*What you are asked to do*: Repeat the records word for word, excluding any picture.

*Dataset entries*:
──────────

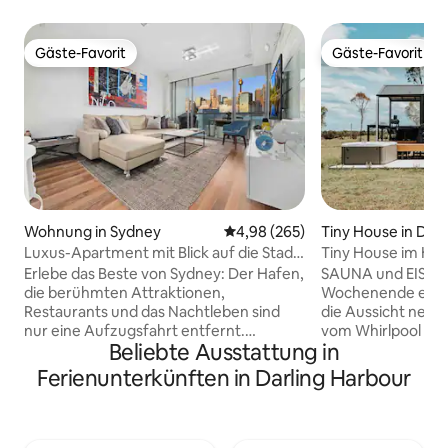
Gäste-Favorit
Gäste-Favorit
Gäste-Favorit
Gäste-Favorit
Wohnung in Sydney
Durchschnittliche Bewertung: 4
4,98 (265)
Tiny House in Dal
Luxus-Apartment mit Blick auf die Stadt
Tiny House im Hunt
und den Darling Harbour
entspannender R
Erlebe das Beste von Sydney: Der Hafen,
SAUNA und EISBAD!
die berühmten Attraktionen,
Wochenende erwar
Restaurants und das Nachtleben sind
die Aussicht nebe
nur eine Aufzugsfahrt entfernt.
vom Whirlpool aus
Beliebte Ausstattung in
Entspannen Sie sich in einer stilvollen
Zuhause ist kompl
Wohnung mit modernen Kunstwerken,
zu unterhalten un
Ferienunterkünften in Darling Harbour
einer Leder-Lounge und einem privaten
im Hunter Valley 
Balkon mit Blick auf die funkelnden
atemberaubenden
Lichter der Stadt. Wache in den
privates Zuhause, 
lichtdurchfluteten Schlafzimmern, die
herzlich willkomm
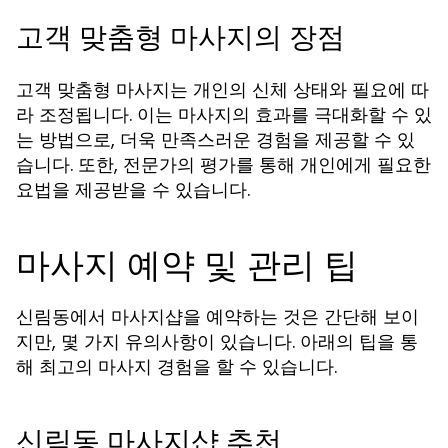
고객 맞춤형 마사지의 장점
고객 맞춤형 마사지는 개인의 신체 상태와 필요에 따
라 조정됩니다. 이는 마사지의 효과를 극대화할 수 있
는 방법으로, 더욱 만족스러운 경험을 제공할 수 있
습니다. 또한, 전문가의 평가를 통해 개인에게 필요한
요법을 제공받을 수 있습니다.
마사지 예약 및 관리 팁
신림동에서 마사지샵을 예약하는 것은 간단해 보이
지만, 몇 가지 유의사항이 있습니다. 아래의 팁을 통
해 최고의 마사지 경험을 할 수 있습니다.
신림동 마사지샵 추천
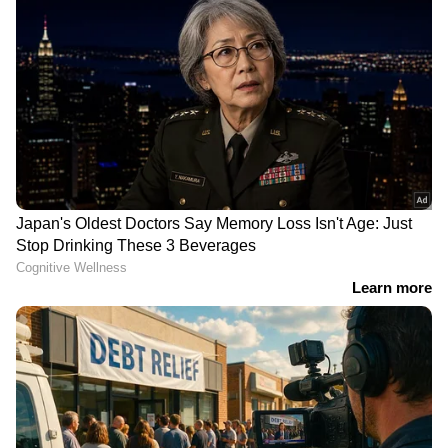
ഉയർത്തണമെന്നും ആവശ്യമുണ്ട്.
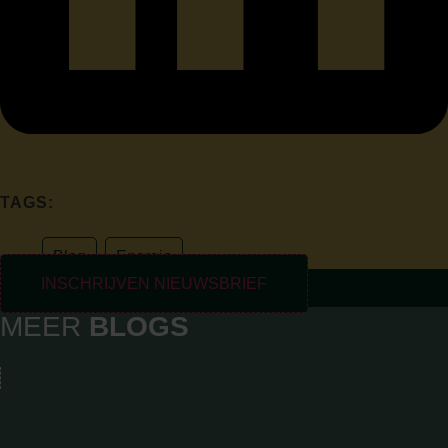
TAGS:
Blog
,
Energie
INSCHRIJVEN NIEUWSBRIEF
MEER
BLOGS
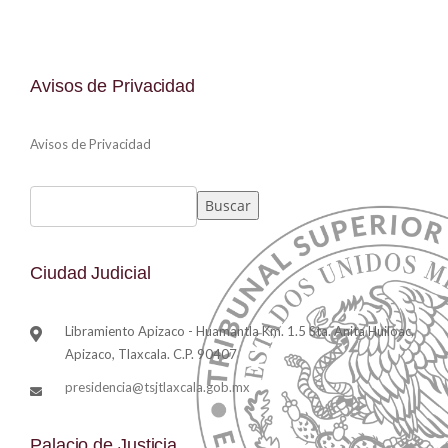
Avisos de Privacidad
Avisos de Privacidad
Buscar
Ciudad Judicial
Libramiento Apizaco - Huamantla Km. 1.5 Sta. Anita Huiloac,
Apizaco, Tlaxcala. C.P. 90407
presidencia@tsjtlaxcala.gob.mx
Palacio de Justicia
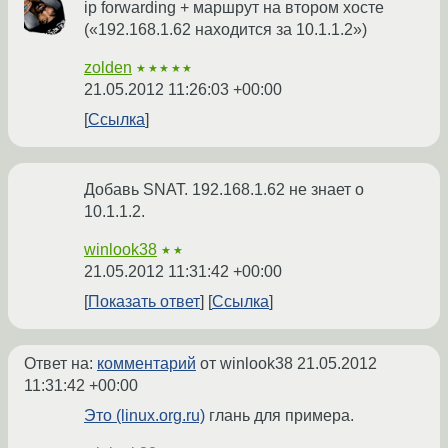
ip forwarding + маршрут на втором хосте
(«192.168.1.62 находится за 10.1.1.2»)
zolden
★★★★★
21.05.2012 11:26:03 +00:00
Ссылка
Добавь SNAT. 192.168.1.62 не знает о
10.1.1.2.
winlook38
★★
21.05.2012 11:31:42 +00:00
Показать ответ
Ссылка
Ответ на:
комментарий
от winlook38
21.05.2012
11:31:42 +00:00
Это (linux.org.ru)
глань для примера.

──────────

*Result of the task*:
Gäste-Favorit
Gäste-Favorit
Gäste-Favorit
Gäste-Favorit
Wohnung in Sydney
Durchschnittliche Bewertung: 4
4,98 (265)
Tiny House in Dal
Luxus-Apartment mit Blick auf die Stadt
Tiny House im Hunt
und den Darling Harbour
entspannender R
Erlebe das Beste von Sydney: Der Hafen,
SAUNA und EISBAD!
die berühmten Attraktionen,
Wochenende erwar
Restaurants und das Nachtleben sind
die Aussicht nebe
nur eine Aufzugsfahrt entfernt.
vom Whirlpool aus
Beliebte Ausstattung in
Entspannen Sie sich in einer stilvollen
Zuhause ist kompl
Wohnung mit modernen Kunstwerken,
zu unterhalten un
Ferienunterkünften in Darling Harbour
einer Leder-Lounge und einem privaten
im Hunter Valley 
Balkon mit Blick auf die funkelnden
atemberaubenden
Lichter der Stadt. Wache in den
privates Zuhause, 
lichtdurchfluteten Schlafzimmern, die
herzlich willkomm
고객 맞춤형 마사지의 장점
고객 맞춤형 마사지는 개인의 신체 상태와 필요에 따
라 조정됩니다. 이는 마사지의 효과를 극대화할 수 있
는 방법으로, 더욱 만족스러운 경험을 제공할 수 있
습니다. 또한, 전문가의 평가를 통해 개인에게 필요한
요법을 제공받을 수 있습니다.
마사지 예약 및 관리 팁
신림동에서 마사지샵을 예약하는 것은 간단해 보이
지만, 몇 가지 유의사항이 있습니다. 아래의 팁을 통
해 최고의 마사지 경험을 할 수 있습니다.
신림동 마사지샵 추천
ഉയർത്തണമെന്നും ആവശ്യമുണ്ട്.
TAGS:
Blog
,
Energie
INSCHRIJVEN NIEUWSBRIEF
MEER
BLOGS
Avisos de Privacidad
Avisos de Privacidad
Buscar
Ciudad Judicial
Libramiento Apizaco - Huamantla Km. 1.5 Sta. Anita Huiloac,
Apizaco, Tlaxcala. C.P. 90407
presidencia@tsjtlaxcala.gob.mx
Palacio de Justicia
ip forwarding + маршрут на втором хосте
(«192.168.1.62 находится за 10.1.1.2»)
zolden
★★★★★
21.05.2012 11:26:03 +00:00
Ссылка
Добавь SNAT. 192.168.1.62 не знает о
10.1.1.2.
winlook38
★★
21.05.2012 11:31:42 +00:00
Показать ответ
Ссылка
Ответ на:
комментарий
от winlook38
21.05.2012
11:31:42 +00:00
Это (linux.org.ru)
глань для примера.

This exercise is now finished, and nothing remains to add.